Google researchers have created an artificial intelligence (AI) music generator that takes text cues to generate minutes-long musical compositions, according to a research paper published by the firm.
MusicLM is a new product from Google that employs a hierarchical sequence-to-sequence architecture for conditional music synthesis.
The music is created at a rate of 24kHz, which remains constant for several minutes. A whistled or hummed tune may also be transformed into different instruments using MusicLM.
Google released a number of snippets created using MusicLM. It built shorter tracks from “rich captions” and numerous “story mode” clips as samples.

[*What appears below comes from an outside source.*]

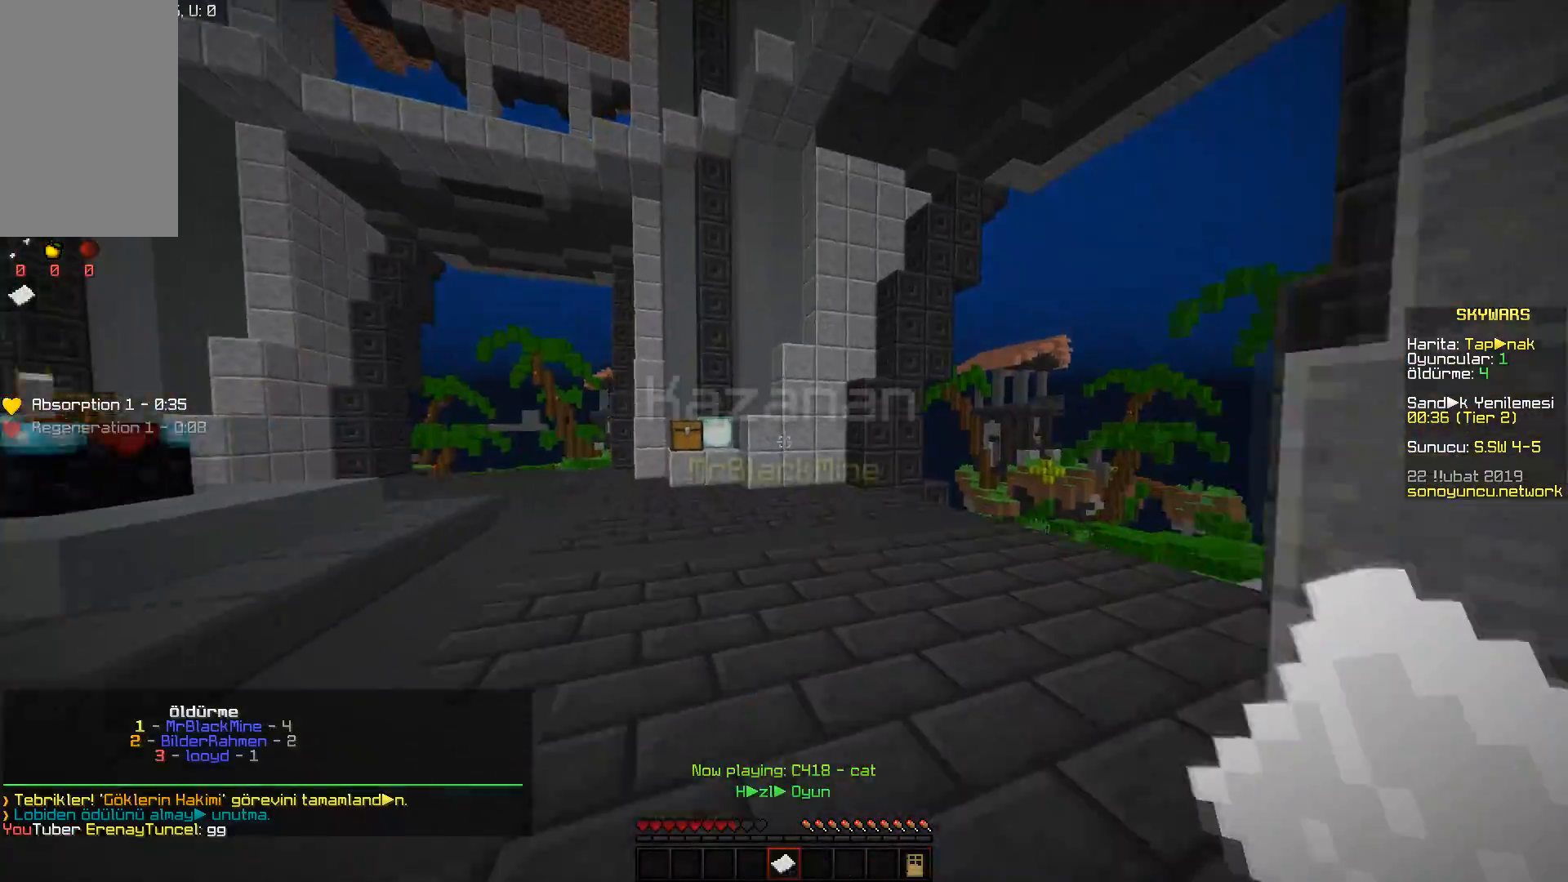
{"keys": ["space", "w"], "mouse": [], "events": [[451, "space", "down"]]}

The following is an example of a “rich caption” text prompt used by Google to construct the music for an arcade game.
“The main soundtrack of an arcade game. It is fast-paced and upbeat, with a catchy electric guitar riff,” the prompt reads.
“The music is repetitive and easy to remember, but with unexpected sounds, like cymbal crashes or drum rolls.”
The “story mode” clip examples were created using various shorter text prompts, including:
- Time to meditate (0:00-0:15), time to wake up (0:15-0:30), time to run (0:30-0:45), time to give 100% (0:45-0:60)
- Electronic song played in a videogame (0:00-0:15), meditation song played next to a river (0:15-0:30), fire (0:30-0:45), fireworks (0:45-0:60)
Google’s MusicLM can also produce music clips from paintings — especially from descriptions of the artworks — including Salvador Dali’s iconic “The Persistence of Memory”.
MusicLM is capable of simulating human vocals. While it appears to get the tone and general sound of voices correct, they don’t sound completely authentic.